Adattando il primo, e mai trasposto ufficilmente, romanzo di Ian Fleming la produzione ha voluto dirci che con questo film si ricostruisce il mito di James Bond. Il film è davvero ben girato. La scena al Casino Royale, nonostante avessi letto che era stata criticata per la sua lentezza, io l'ho trovata egualmente ben confezionata e senza momenti di stanca. Il montaggio mi è sembrato in molti punti un pò "brutale" nella scelta degli stacchi di scena, ma tutto sommato ci fai caso solo se stai con gli occhi fissi sullo schermo a vivisezionare il film.
La storia è bellissima. Verso i trequarti del film pensi che tutto finisce a tarallucci e vino, e invece negli ultimi 10-15 minuti si riscrive tutto il film, e anche tutto il mito di 007. Da quella battuta "E' morta, la puttana!" si rinnova l'intramontabile James Bond. (segue spoiler) E il film finisce proprio dove tutti gli altri iniziano: con la celebre frase "Il mio nome è Bond. James Bond." Insomma. Un bellissimo film...un ottimo film di 007.

L'unica cosa che non mi ha ancora convinto è Daniel Craig (a parte il suo doppiatore...che non c'entra proprio niente). E' un ottimo James Bond, e potrei passare sopra il fatto che non sia alto e moro, ma basso e biondo. No, il problema è che a Craig manca quel fascino british, quell'eleganza innata, quel bucare la scena con qualsiasi gesto che è proprio di Bond (per Craig puntano tutto sui suoi occhi azzurrissimi). Craig è uno 007 virile, possente, palestratissimo, che punta tutto sulla sua fisicità. Corre e non fa altro che correre dall'inizio alla fine del film, quasi come un novello Jet Li. Picchia come un Martin Riggs di Arma Letale. Ma questo non significa nulla perchè, ripeto, come interprete di James Bond Craig mi può anche stare bene. Comunque aspetto il prossimo film per sciogliere le ultime riserve che ancora ho su di lui.

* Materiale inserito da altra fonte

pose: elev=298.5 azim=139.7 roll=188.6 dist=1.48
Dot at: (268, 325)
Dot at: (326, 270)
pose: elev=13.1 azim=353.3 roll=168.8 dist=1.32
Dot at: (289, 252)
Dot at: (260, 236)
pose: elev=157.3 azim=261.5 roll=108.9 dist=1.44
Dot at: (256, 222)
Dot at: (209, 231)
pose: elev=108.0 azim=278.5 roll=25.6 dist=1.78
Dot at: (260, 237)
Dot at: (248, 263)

Riporto qui una dichiarazione dello sceneggiatore che secondo me offre una perfetta chiave di lettura per il film:
Paul Haggis (regista) sceneggiatore di 007 Casino Royale
: Mi è stato chiesto di scrivere il terzo atto del film. E' piaciuto così tanto alla produzione che mi hanno chiesto in seguito di scrivere la parte centrale. Poi, alla fine, mi è stato chiesto di scrivere anche l'inizio. Pur avendolo scritto a ritroso devo dire che è stata un'esperienza molto interessante e divertente. Amo molto 007 e potere scrivere il film che determina la sua nascita, che spiega le origini del suo rapporto con le donne, del perché beve vodka martini, perché è un assassino, perché è così chiuso emotivamente e di tutto il resto mi ha fatto molto piacere. Avevo accettato questa sceneggiatura a patto di non venire citato sui giornali. Cosa che, invece, è puntualmente capitata. Adoro i film di James Bond e considero un onore avere potuto scrivere Casino Royale, quello che è praticamente un prequel all'intera serie con un personaggio da reinventare. In realtà ho preso la sceneggiatura che era stata già scritta e l'ho resa più facile e complessa al tempo stesso.

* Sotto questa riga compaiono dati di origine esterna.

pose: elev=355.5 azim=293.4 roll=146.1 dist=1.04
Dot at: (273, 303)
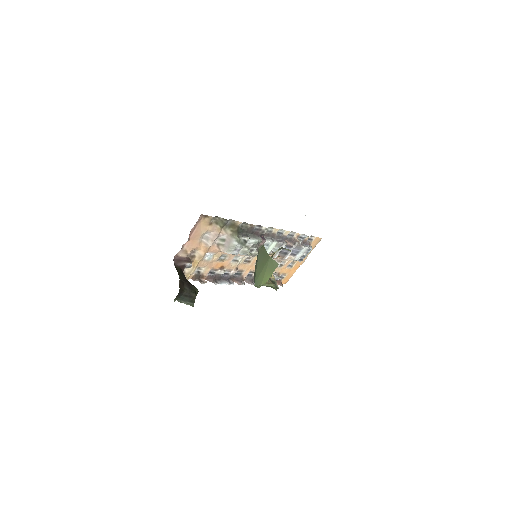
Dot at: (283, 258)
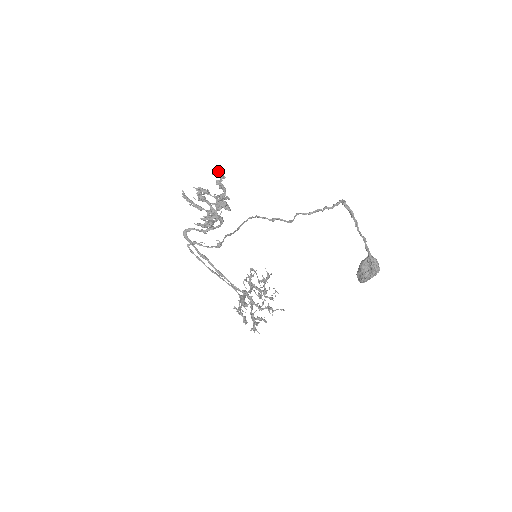
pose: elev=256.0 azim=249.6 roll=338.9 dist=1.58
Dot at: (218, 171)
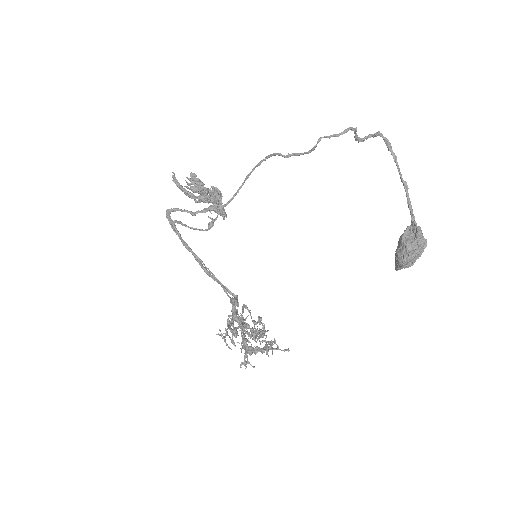
Dot at: occluded
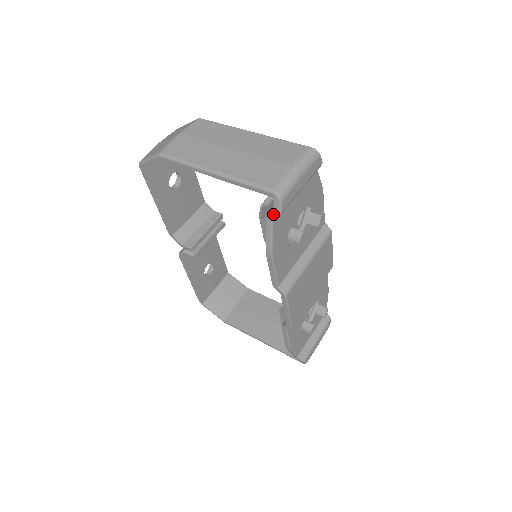
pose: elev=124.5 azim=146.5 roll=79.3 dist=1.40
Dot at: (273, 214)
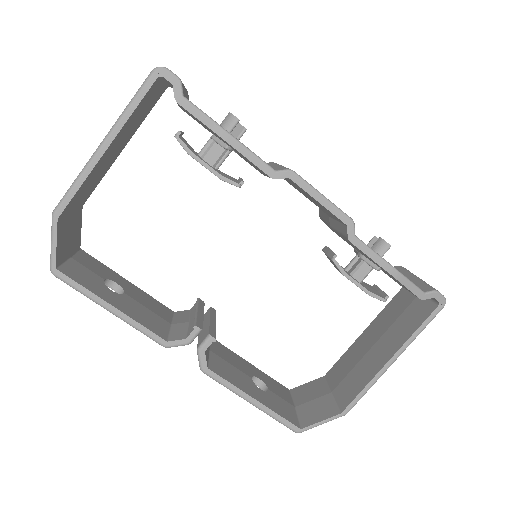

Per concludere: Casino Royal è un film imperdibile per tutti i fan di 007. Ma, secondo me, imperdibile anche per tutti quelli a cui il mito di Bond non interessa molto. Proprio perchè spoglio di tante frivolezze ed esagerazioni, sia tecnologiche che strutturali, è un ottimo film che può piacere per quello che è, non per quello che rappresenta. Buona visione.